When working on your feature it is important to write tests to ensure that it does what is expected and doesn’t break any existing functionality. All code added to the project must be covered by tests and tests should be placed inside the tests directory, creating an appropriately named sub-directory for any new submodules.

The test suite is intended to be run using pytest. When run, pytest searches for tests in all directories and files below the current directory, collects the tests together, then runs them. Pytest uses name matching to locate the tests. Valid names start or end with test, e.g.:

# Files:
test_file.py       file_test.py
# Functions:
def test_func():
   # code to perform tests...

def func_test():
   # code to perform tests...

We use the convention of test_* when naming files and functions.

Running tests

To run the full test suite, simply type:

pytest tests/

To get more detailed information about each test, run pytests using the verbose flag, e.g.:

pytest -v tests/

For more information on the capabilties of pytest please see the pytest documentation.

Continuous integration and delivery

We use GitHub Actions to run a full continuous integration (CI) on all pull requests to devel and master, and all pushes to devel and master. We will not merge a pull request until all tests pass. We only accept pull requests to devel.

Documentation

OpenGHG is fully documented using a combination of hand-written files (in the doc folder) and auto-generated api documentation created from Google style docstrings. for details. The documentation is automatically built using Sphinx. Whenever a commit is pushed to devel the documentation is automatically rebuilt and updated.

To build the documentation locally you will first need to install the documentation dependencies. If you haven’t yet installed the documentation dependencies please do so by running

pip install -e ".[doc]"

Next ensure you have pandoc installed. Installation instructions can be found here

Then move to the doc directory and run:

make

When finished, point your browser to build/html/index.html.

Committing

If you create new tests, please make sure that they pass locally before commiting.

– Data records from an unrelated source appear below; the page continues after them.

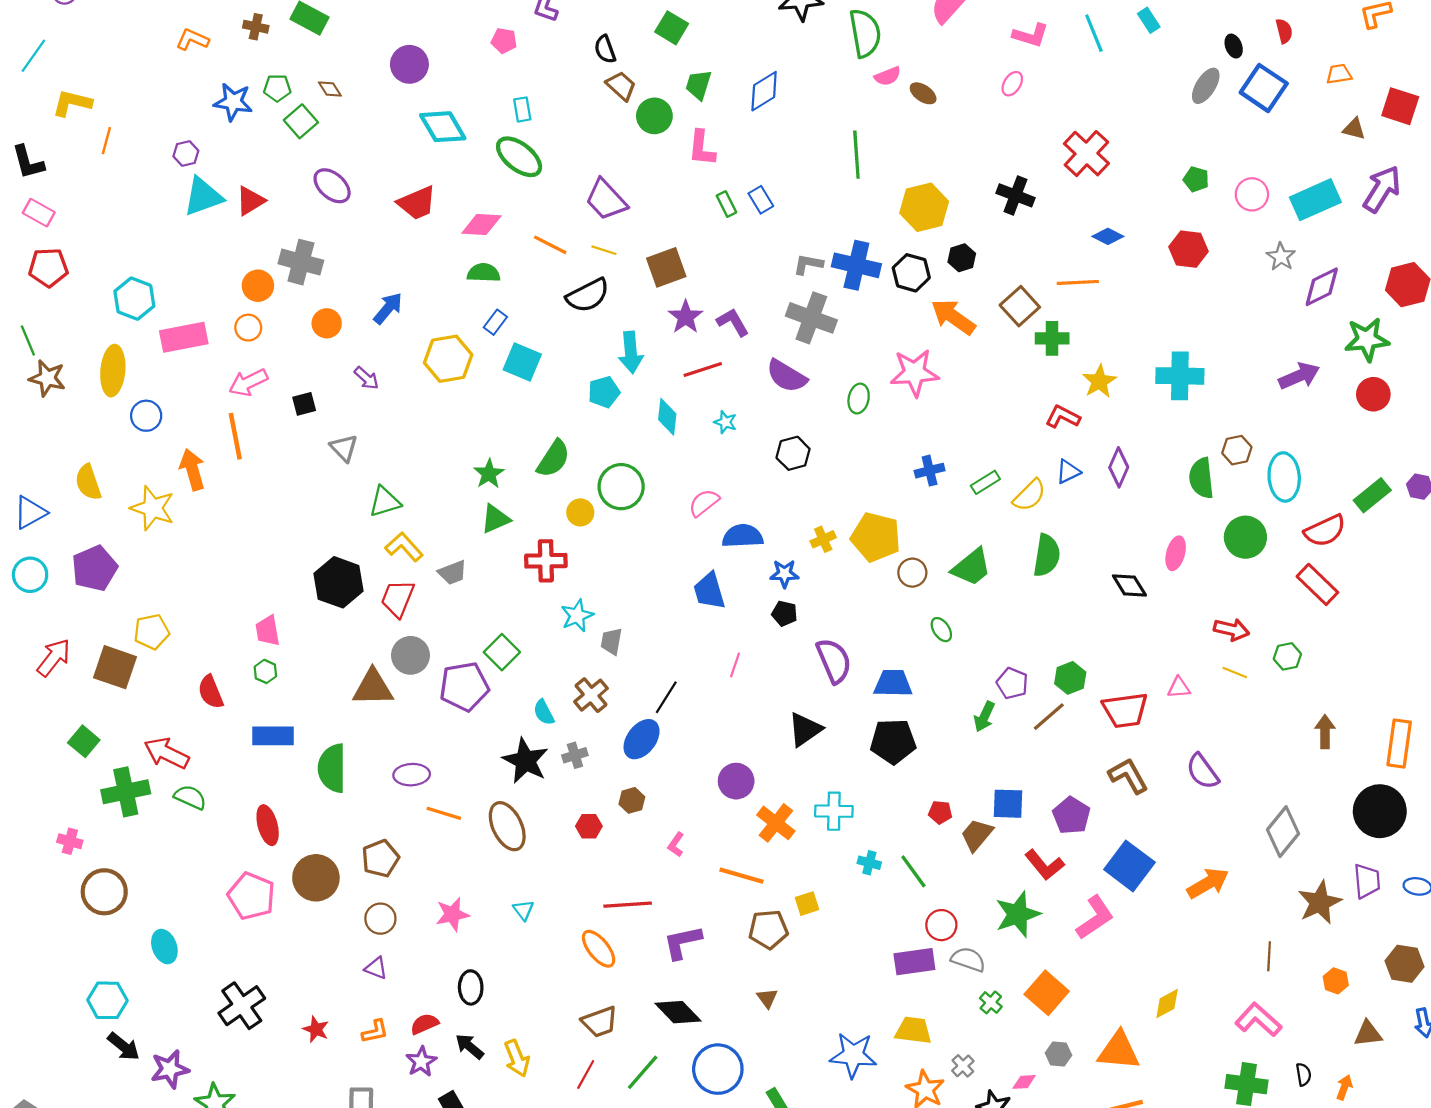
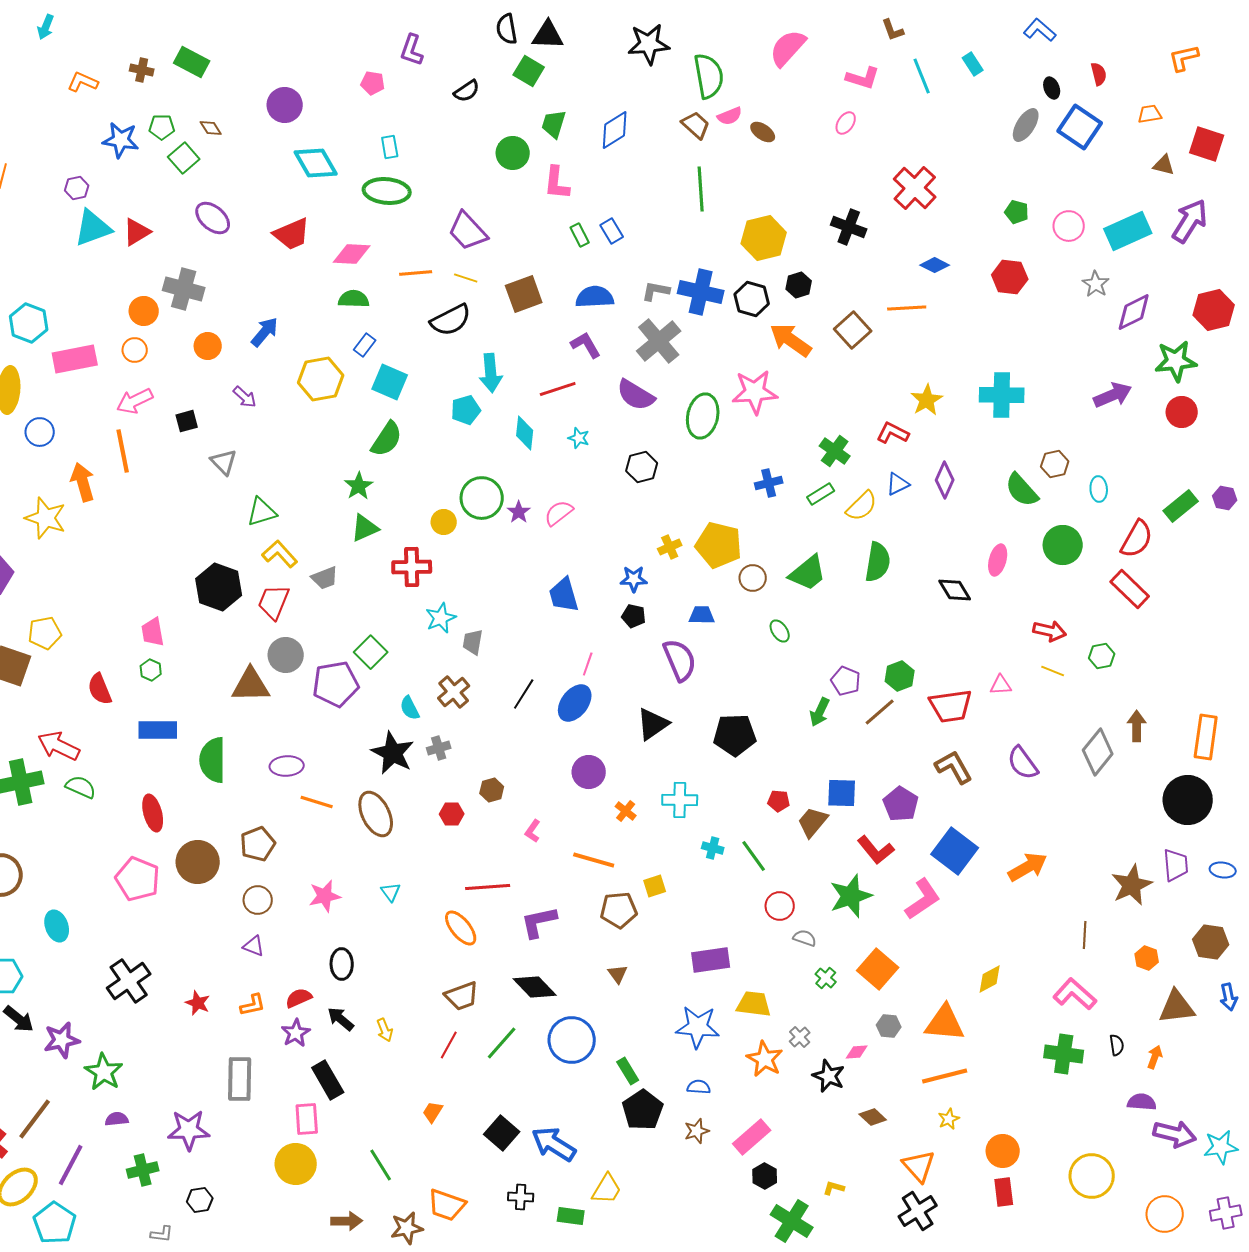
black semicircle: (605, 49) -> (467, 91), turned -104
brown trapezoid: (621, 86) -> (696, 125), moved
green ellipse: (519, 157) -> (387, 191), turned -33
orange line: (550, 245) -> (416, 273), turned -32
purple star: (686, 317) -> (519, 512), moved, size x0.7
gray cross: (811, 318) -> (659, 341), turned 30
green cross: (1052, 338) -> (835, 451), moved, turned 36
green ellipse: (859, 399) -> (703, 416), size x1.6
green semicircle: (553, 459) -> (387, 439), moved
cyan ellipse: (1284, 477) -> (1099, 489), size x0.6
green semicircle: (1201, 478) -> (1022, 490), turned -36
red semicircle: (1325, 531) -> (1137, 539), turned -36
blue semicircle: (743, 536) -> (595, 297), moved
blue trapezoid: (893, 683) -> (702, 615), moved, size x0.7
blue ellipse: (642, 739) -> (575, 703), moved
orange cross: (776, 823) -> (626, 811), size x0.6
gray diamond: (1283, 832) -> (1098, 752), moved
gray semicircle: (968, 959) -> (805, 938), size x0.7
purple rectangle: (914, 962) -> (711, 960), moved
brown triangle: (1368, 1034) -> (1177, 1007), size x1.4
yellow arrow: (517, 1058) -> (385, 1030), size x0.7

When happy, commit your changes, e.g.

git commit openghg/_new_feature.py tests/test_feature \
    -m "Implementation and test for new feature."

If your edits don’t change the OpenGHG source code e.g. fixing typos in the documentation, then please add [skip ci] to your commit message.

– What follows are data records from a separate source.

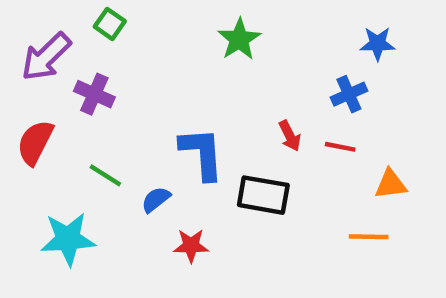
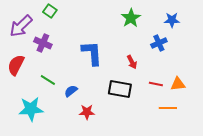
green star: (239, 39) -> (131, 18), moved
red line: (340, 147) -> (156, 84), moved
blue L-shape: (202, 153) -> (92, 53), moved

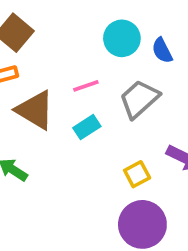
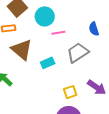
cyan circle: (122, 38) -> (45, 16), moved
pink line: (86, 86) -> (58, 33), moved

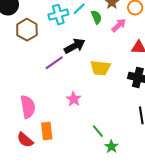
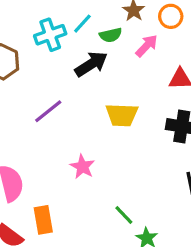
green semicircle: (96, 17) -> (111, 35), turned 104
black arrow: (75, 46) -> (91, 64), moved

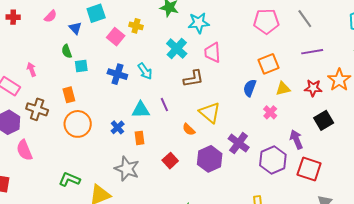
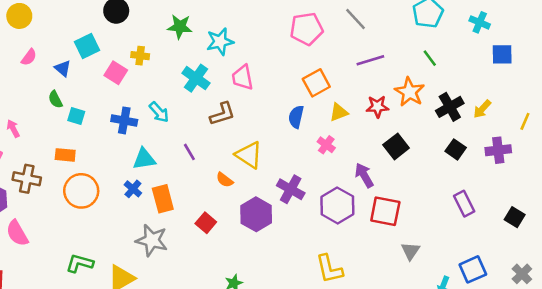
cyan square: (81, 66) -> (76, 116), turned 32
orange rectangle: (69, 95) -> (65, 155), turned -63
cyan triangle: (141, 110) -> (144, 159), moved
orange rectangle: (139, 138) -> (163, 199), size x1.5

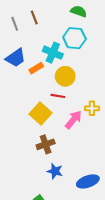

git commit -a -m "Updating docs [skip ci]"

This will avoid unnecessarily running the GitHub Actions, e.g. running all the tests and rebuilding the documentation of the OpenGHG package etc. GitHub actions are configured in the file .github/workflows/main.yaml).

Next, push your changes to the remote server:

# Push to the feature branch on the main OpenGHG repo, if you have access.
git push origin feature

# Push to the feature branch your own fork.
git push fork feature

When the feature is complete, create a pull request on GitHub so that the changes can be merged back into the development branch. For information, see the documentation here.